The same stream of life that runs through my veins night and day
runs through the world and dances in rhythmic measures.
It is the same life that shoots in joy through the dust of the earth
in numberless blades of grass
and breaks into tumultuous waves of leaves and flowers.
It is the same life that is rocked in the ocean-cradle of birth
and of death, in ebb and in flow.
I feel my limbs are made glorious by the touch of this world of life.
And my pride is from the life-throb of ages dancing in my blood this moment.
– Rabindranath Tagore
The days of sultry summer have begun to vanish like forgotten promises, and although they seem to swiftly fade, my heart still clings to the hope that some remnant of their charm and character will be sustained as the seasons change. Yesterday morning, after an extended period of work to generate income, I stepped out into the blossoming light of day, hoping to absorb some of this essential life-affirming light, to infuse my heart and soul with its gifts, since several cups of coffee in the cool morning air had little or no discernible effect. In spite of our best efforts at times, it can still feel as if someone pulled the plug, and somehow drained all the energy out of the world. Even after several hours of quiet solitude, I still seemed to need more. This morning, I lay in bed as the sun rose to fullness, slipping back and forth between awareness and sleep. Something was different. My heart felt lighter. I lingered as long as I could in this state, before finally rising to meet the day.
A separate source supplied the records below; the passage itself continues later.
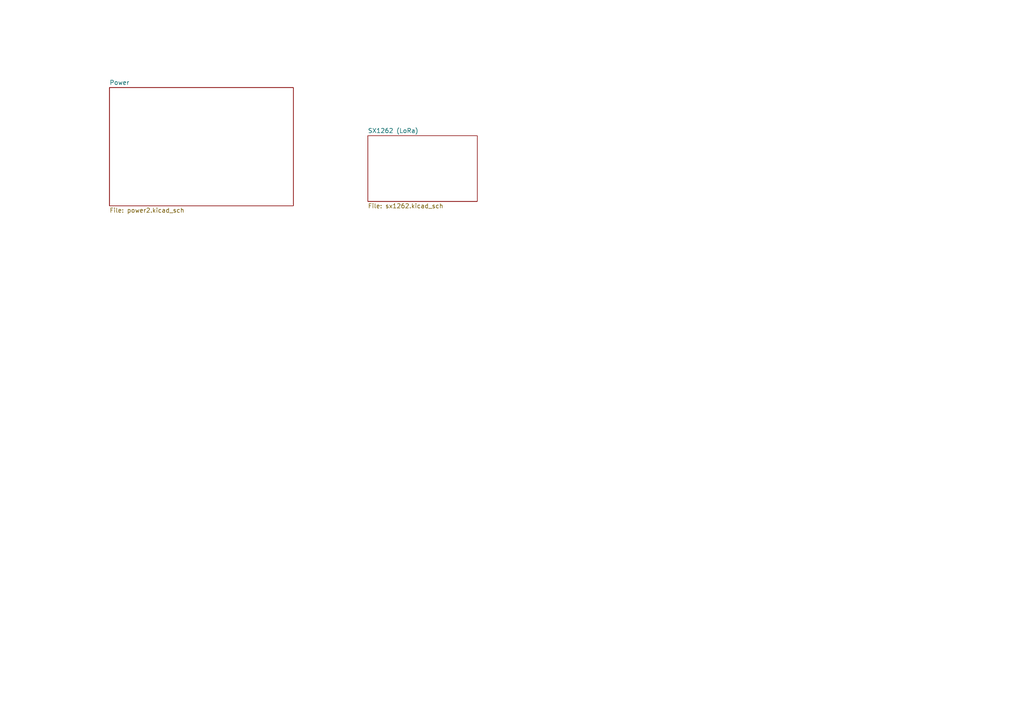
<source format=kicad_sch>
(kicad_sch
	(version 20231120)
	(generator "eeschema")
	(generator_version "8.0")
	(uuid "afe77874-1c95-4a2b-8f0b-ec733f6390cb")
	(paper "A4")
	(lib_symbols)
	(sheet
		(at 106.68 39.37)
		(size 31.75 19.05)
		(fields_autoplaced yes)
		(stroke
			(width 0.1524)
			(type solid)
		)
		(fill
			(color 0 0 0 0.0000)
		)
		(uuid "4cda5dd4-992d-471a-a199-4785eaf0be28")
		(property "Sheetname" "SX1262 (LoRa)"
			(at 106.68 38.6584 0)
			(effects
				(font
					(size 1.27 1.27)
				)
				(justify left bottom)
			)
		)
		(property "Sheetfile" "sx1262.kicad_sch"
			(at 106.68 59.0046 0)
			(effects
				(font
					(size 1.27 1.27)
				)
				(justify left top)
			)
		)
		(instances
			(project "DC-NetWatch"
				(path "/afe77874-1c95-4a2b-8f0b-ec733f6390cb"
					(page "3")
				)
			)
		)
	)
	(sheet
		(at 31.75 25.4)
		(size 53.34 34.29)
		(fields_autoplaced yes)
		(stroke
			(width 0.1524)
			(type solid)
		)
		(fill
			(color 0 0 0 0.0000)
		)
		(uuid "8814da0b-a83a-4936-91b3-95e8403ee8bc")
		(property "Sheetname" "Power"
			(at 31.75 24.6884 0)
			(effects
				(font
					(size 1.27 1.27)
				)
				(justify left bottom)
			)
		)
		(property "Sheetfile" "power2.kicad_sch"
			(at 31.75 60.2746 0)
			(effects
				(font
					(size 1.27 1.27)
				)
				(justify left top)
			)
		)
		(instances
			(project "DC-NetWatch"
				(path "/afe77874-1c95-4a2b-8f0b-ec733f6390cb"
					(page "2")
				)
			)
		)
	)
	(sheet_instances
		(path "/"
			(page "1")
		)
	)
)

</source>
The significance of my half-conscious state, drifting in and out of consciousness, is beginning to coalesce within me, and my mind seemed to clear a bit, as my heart opened to the gifts imparted by my vigil in the morning light. The tasks that are ahead for me in the days to come seem daunting, but I know there is a connection to the stream of life available to me. The opening to the stream has always been there, since my days as a child, and the realization came to me again this morning in the form of a daydream while reflecting on my life as a young boy. Many of those moments were spent in a similar condition of solitude, and as I contemplated the opening to the stream of life that I was feeling today, it provoked a vivid memory of the very same feeling I experienced as a child.
Even though I wasn’t consciously thinking about my youthful reveries, the recognition of the feeling was unmistakeable. We can think about breathing sometimes and can alter it to a degree deliberately with effort, but thankfully it occurs most often without conscious intervention. We actually have the ability to temporarily affect the functioning of our normally involuntary responses while conscious, but nature has seen to it that the really important stuff is maintained even when we are unconscious. Our conscious minds are constantly reviewing such an array of different thoughts, that sheer volume of neural firing at times can be overwhelming without some effort to focus them. In the twilight world of slowly coming to consciousness in the morning, or whenever we are waking up from sleep or unconsciousness, the pace is usually stepped down to allow something that has been trying to come up, to finally rise. What follows is some of what rose up from within me this morning:
“I can sense the power behind my heartbeat. As fragile as our humanity can sometimes be, as tenuous and uncertain as life can be, there is also a truly awesome power that drives us. We witness it in the flurry of events on our planet each day. We see it in the fleeting moments of our lives.
We see it in the faces of children. We sense it strongly in times of great anxiety, and great joy. We can feel it and sense it and see it with every breath–every miraculous breath. Since we only get a limited number of breaths, each one is a gift. Even if that breath is labored or painful due to some malady, by virtue of its limited duration, and its ability to sustain our lives, it is nothing less than a miracle. The power of the heartbeat, the necessity of air, the way we struggle when it comes with difficulty, are all indications of the spirit of life–the unseen world which has a causal effect on the seen. It is not detectable through any scientific experiment or proof, nor can logic, or reasoning, or technology reveal it. Without it, nothing lives.
Something has been stirring within me these past few weeks. It contains both anticipation of new experience and a degree of anxiety produced by the uncertainty of it all. Generally, I tend to look forward to new experience, but in this case, the uncertainty finds me feeling puzzled. The weight of these considerations has led me to suspend my response to them repeatedly, but in my unguarded moments during the everyday routines, I can feel them pressing me forward, and my desire to make progress and to unravel the mysteries eventually wins out. Everything within me points in the direction of engaging my longings, and everything outside of me points toward pressing myself toward the future. It is unclear to me whether these are complementary urges or opposite inclinations, but the chaos within is contrasted by the beauty of the world around me, leaving me somewhat uncertain just how to feel. Thankfully, as I paused today amidst the chaos, I was able to marvel at the splendor of the changing season against a brilliant blue sky. I inhaled deeply in the afternoon air, with gentle sunlight on my face, and for a few moments, I forgot all about the uncertainty.
Swishing my feet through the ankle deep golden leaves as I walked along the path home each day as a child is one of my fondest memories of those days, and I distinctly remember collecting the most beautiful leaves I encountered along the way and bringing them home with me. When I look out on the changing leaves today, I briefly close my eyes and swish my feet through the memories of those days, forever locked in my heart and mind, and contemplate the feeling in this moment now, and how it is that we arrive at a place where we can open to the stream of life.